The announcement sparked speculation of a potential rift developing between Pakistan and the UAE. Although there has been no confirmation, Pakistan’s recently signed defense agreement with Saudi Arabia may well have put strain on its relations with the UAE, amid growing tensions between the Gulf kingdoms over Yemen. Other sources have claimed that the UAE’s displeasure with Pakistan’s closeness to Iran throughout the recent conflict in the Middle East is what triggered the immediate recall of funds. Within Pakistan itself, Senator Mushahid Hussain struck an ironic tone, mocking the UAE on television by describing it as “helpless”, and in need of support from its “big brother” Pakistan. The senator carried the same sarcasm onto X, remarking that Pakistan was merely helping its “UAE brothers in distress” who “badly need” the return of the $3.5 billion they had lent.

Evidently frustrated by the noise surrounding the issue, the Pakistani government has dismissed any claims that a falling out with the UAE has prompted this development.
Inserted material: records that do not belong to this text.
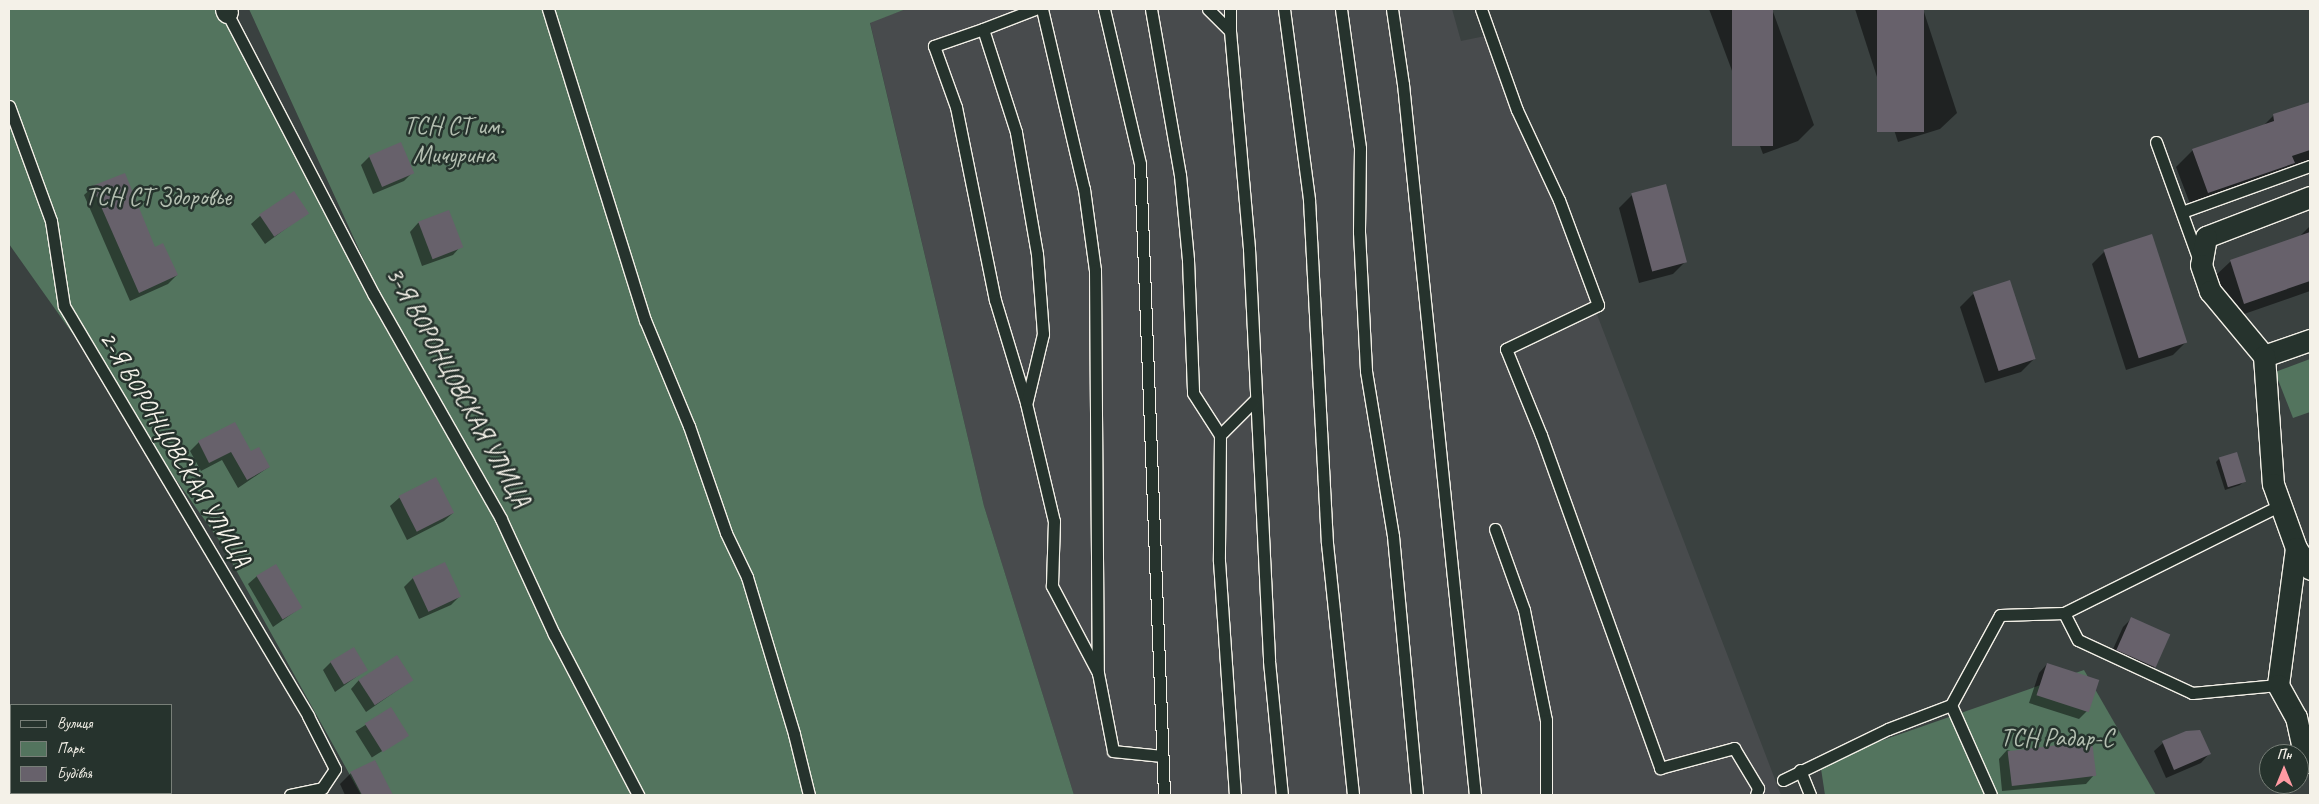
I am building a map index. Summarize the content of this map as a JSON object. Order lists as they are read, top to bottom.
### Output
{
  "streets": {
    "lane": ["3-Я ВОРОНЦОВСКАЯ УЛИЦА", "2-Я ВОРОНЦОВСКАЯ УЛИЦА"]
  },
  "parks": ["ТСН СТ им. Мичурина", "ТСН СТ Здоровье", "ТСН Радар-С"],
  "legend": ["Вулиця", "Парк", "Будівля"],
  "north": "top"
}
A statement issued on 4 April not only condemned the “misleading and unfounded” commentary surrounding the issue, but also chose to describe the repayments as a “routine financial transaction.” This framing, however, ignores some critical context. Just one month ago, Jameel Ahmad, governor of the Pakistani central bank, dismissed the possibility of any imminent repayment of loans to the UAE, stating definitively that the UAE was “not asking back for a loan of $2 billion.” Should Pakistan’s sudden repayments simply be a routine procedure, it seems unreasonable to suggest that the country’s central bank governor was kept in the dark. Similarly, contrary to Islamabad’s claims, the immediate repayment of such a large sum marks a clear departure from the established and longstanding pattern of repeated deadline extensions, rather than constituting ‘routine’ practice.
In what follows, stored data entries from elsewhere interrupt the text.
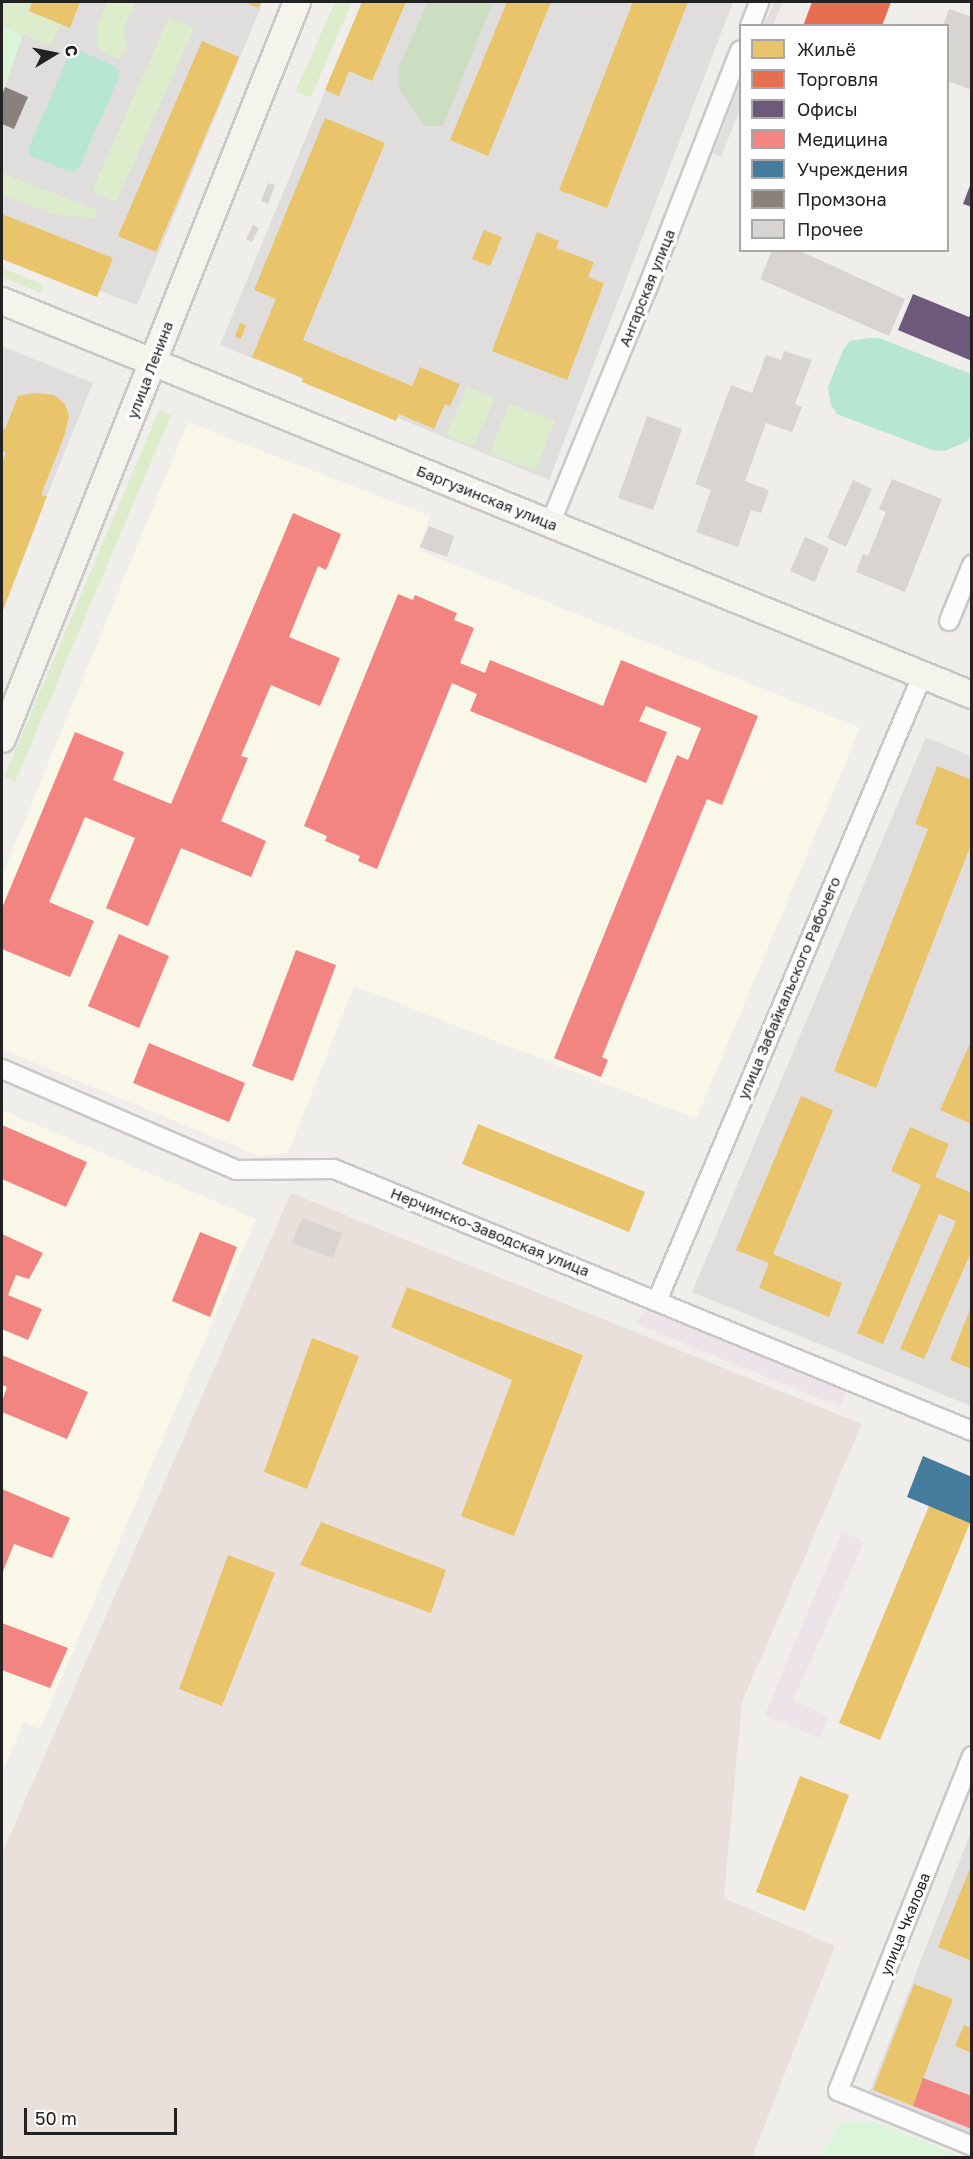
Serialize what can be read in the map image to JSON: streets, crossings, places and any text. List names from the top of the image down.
{
  "streets": {
    "main road": ["улица Ленина", "Баргузинская улица"],
    "street": [
      "Ангарская улица",
      "улица Забайкальского Рабочего",
      "Нерчинско-Заводская улица",
      "улица Чкалова"
    ]
  },
  "crossings": [
    ["Ангарская улица", "Баргузинская улица"],
    ["улица Ленина", "Баргузинская улица"],
    ["Баргузинская улица", "улица Забайкальского Рабочего"],
    ["улица Забайкальского Рабочего", "Нерчинско-Заводская улица"]
  ],
  "legend": [
    "Жильё",
    "Торговля",
    "Офисы",
    "Медицина",
    "Учреждения",
    "Промзона",
    "Прочее"
  ],
  "scale_bar": "50 m",
  "north": "right"
}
A Fraught Fiscal Outlook Going Forward

Now, Pakistan is once more facing a significant economic challenge at yet another point of global instability. The amount owed to the UAE represents nearly one fifth of Pakistan’s entire foreign exchange reserves, undoing significant efforts taken by the government to increase this total in line with IMF regulations. This demand for repayment also comes at a precarious time, where rising oil costs, already whittling away at the country’s finances, are projected to cause a rise of up to $1 billion in import costs. Equally concerning is the conflict’s potential impact on remittances from Pakistani workers in the Gulf, which represent a major source of income, accounting for between 5-6% of the country’s GDP. Even if peace is maintained in the Middle East, a souring of relations between the UAE and Pakistan could still have potential ramifications on foreign workers in the country.

Fortunately for Pakistan, Saudi Arabia has, on this occasion, come to its aid. On April 15, Pakistan’s finance ministry announced it had secured a loan from Saudi Arabia worth $3 billion. Whilst this ensures that Pakistan does not deplete its critical foreign reserves in the short term, it changes very little for Pakistan’s financial forecast in the long term. Islamabad will now likely have to come to the same rollover arrangement with Riyadh that had underpinned its financial relationship with Abu Dhabi over the past seven years. Yet, the root causes of Pakistan’s economic instability remain. Pakistan’s recent diplomatic gains may have provided a much-needed boost for the Sharif government but did little to address the country’s financial fragility. Moreover, Islamabad’s attempt to position itself as a credible mediator for the Middle East has potentially concealed its deteriorating relationship with regional partners like the UAE.